The Sunday meeting, which took place at Sabrina’s Pub on Bombo Road, followed numerous calls from Burora pleading to join the group and further the cause of justice.

It had been long in the making.

During the 2016 election campaigns, Burora intitially supported Amama Mbabazi and mobilised for him. Later as it became clear that Mbabazi’s prospects of winning the election were dim, Burora decamped to Museveni’s camp and was warmly received by Molly Kamukama, the then head of the NRM chairman office based in Bugolobi.

After the election, Kamukama organised an ideological training for Burora and other NRM youth at the National Leadership Institute in Kyakwanzi.

In Kyakwanzi, Kamukama, who had now been appointed the principal private secretary to the president, assured the group that after the course they would be appointed RDCs or Assistant RDCs.

As he headed home, Burora was excited. Bigger things were on the way, he thought to himself.

Two, three, four, five months later, the promised jobs had not yet materialised.

Running out patience and desperate to be noticed, Burora htached a cynical plan: He would join Tumuhimbise’s group, known for dumping yellow pigs at public institutions.

This was the main agenda of the Sabrina Pub meeting. Tumuhimbise did not trust Burora due to his NRM links so on the day of the meeting, he arrived an hour early to ascertain whether this was a set up.

“I took cover to see which other people would come with Anderson since I knew that Museveni’s security agents were capable of using him to kidnap me. Luckily he arrived alone. I saw him calling me as I took more minutes to ascertain if indeed he was alone. Minutes later I called him back and directed him to where I was seated. At first his smile seemed genuine, he narrated to me how he was was a disgruntled NRM youth who admired our group’s activism,” Tumhumbise recollected in a piece that he wrote on one of the online blogs.

After the meeting, Burora was officially recruited into the brotherhood but there were still suspicions about his intentions.

When the group launched the “Citizens Campaign against Corruption” where they planned to dump yellow painted pigs on the door steps of some of the institutions they considered corrupt, Tumhumbise decided to test whether Burora was a genuine activist or spy.

A day before the real action, he revealed to Burora the places where the pigs would be dumped.

By 6.00 am on the day the execution, Tumuhimbise says there was military and police presence around the places where the pigs would be dumped.

When he tried to get through to Burora, his phones were off. They changed tact, selected another place to dump the pigs.

Later Burora apologised and said he had gotten a problem.
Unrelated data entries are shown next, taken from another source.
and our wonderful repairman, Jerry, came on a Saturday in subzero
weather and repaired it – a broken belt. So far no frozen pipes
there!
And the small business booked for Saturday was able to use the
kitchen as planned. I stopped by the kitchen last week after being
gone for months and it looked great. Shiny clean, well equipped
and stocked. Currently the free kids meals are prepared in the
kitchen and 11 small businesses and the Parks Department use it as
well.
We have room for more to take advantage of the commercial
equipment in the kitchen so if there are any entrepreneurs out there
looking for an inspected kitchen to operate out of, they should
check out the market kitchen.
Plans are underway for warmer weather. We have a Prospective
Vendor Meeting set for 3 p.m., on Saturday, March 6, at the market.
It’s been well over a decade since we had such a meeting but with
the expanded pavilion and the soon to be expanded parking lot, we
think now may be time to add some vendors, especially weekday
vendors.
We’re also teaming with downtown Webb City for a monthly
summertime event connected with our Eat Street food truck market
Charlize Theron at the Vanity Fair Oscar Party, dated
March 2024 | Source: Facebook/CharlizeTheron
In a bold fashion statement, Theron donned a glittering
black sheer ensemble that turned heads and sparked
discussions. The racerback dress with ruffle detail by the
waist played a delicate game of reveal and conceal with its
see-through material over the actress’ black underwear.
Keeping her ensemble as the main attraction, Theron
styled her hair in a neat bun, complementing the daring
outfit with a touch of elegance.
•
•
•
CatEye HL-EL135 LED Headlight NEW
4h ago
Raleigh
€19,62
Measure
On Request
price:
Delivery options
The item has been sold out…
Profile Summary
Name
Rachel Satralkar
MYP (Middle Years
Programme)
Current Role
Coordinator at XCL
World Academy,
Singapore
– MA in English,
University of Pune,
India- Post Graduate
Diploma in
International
He relunctantly agreed to join them at Parliament where they had planned to throw pigs to show their opposition to the lifting of the presidential age limit.

Yet what was confounding, according to Tumuhimbise, was the way Burora was fraternising with the police officers after they had been arrested.

His true colours came out when Burora joined the pressure group “Kick Age Limit out of Constitution” which was led by Ibrahim Kitatta, the Lwengo LCV chairman.

The group mobilised for Museveni in the 2021 elections and a year later, Burora was appointed deputy Resident City Commissioner for Rubaga.

But his restlessness came to the fore early this year when he started criticising senior public officers notably Speaker Anita Among.

He resigned as RCC and formed a pressure group, NRM-In-Resistance. He instantnly became a national sensation and many of his critics started labelling him as a “hero.”

Today, he is battling charges of spreading malicious information and the national media is at attention.

His political capital has grown tremendously.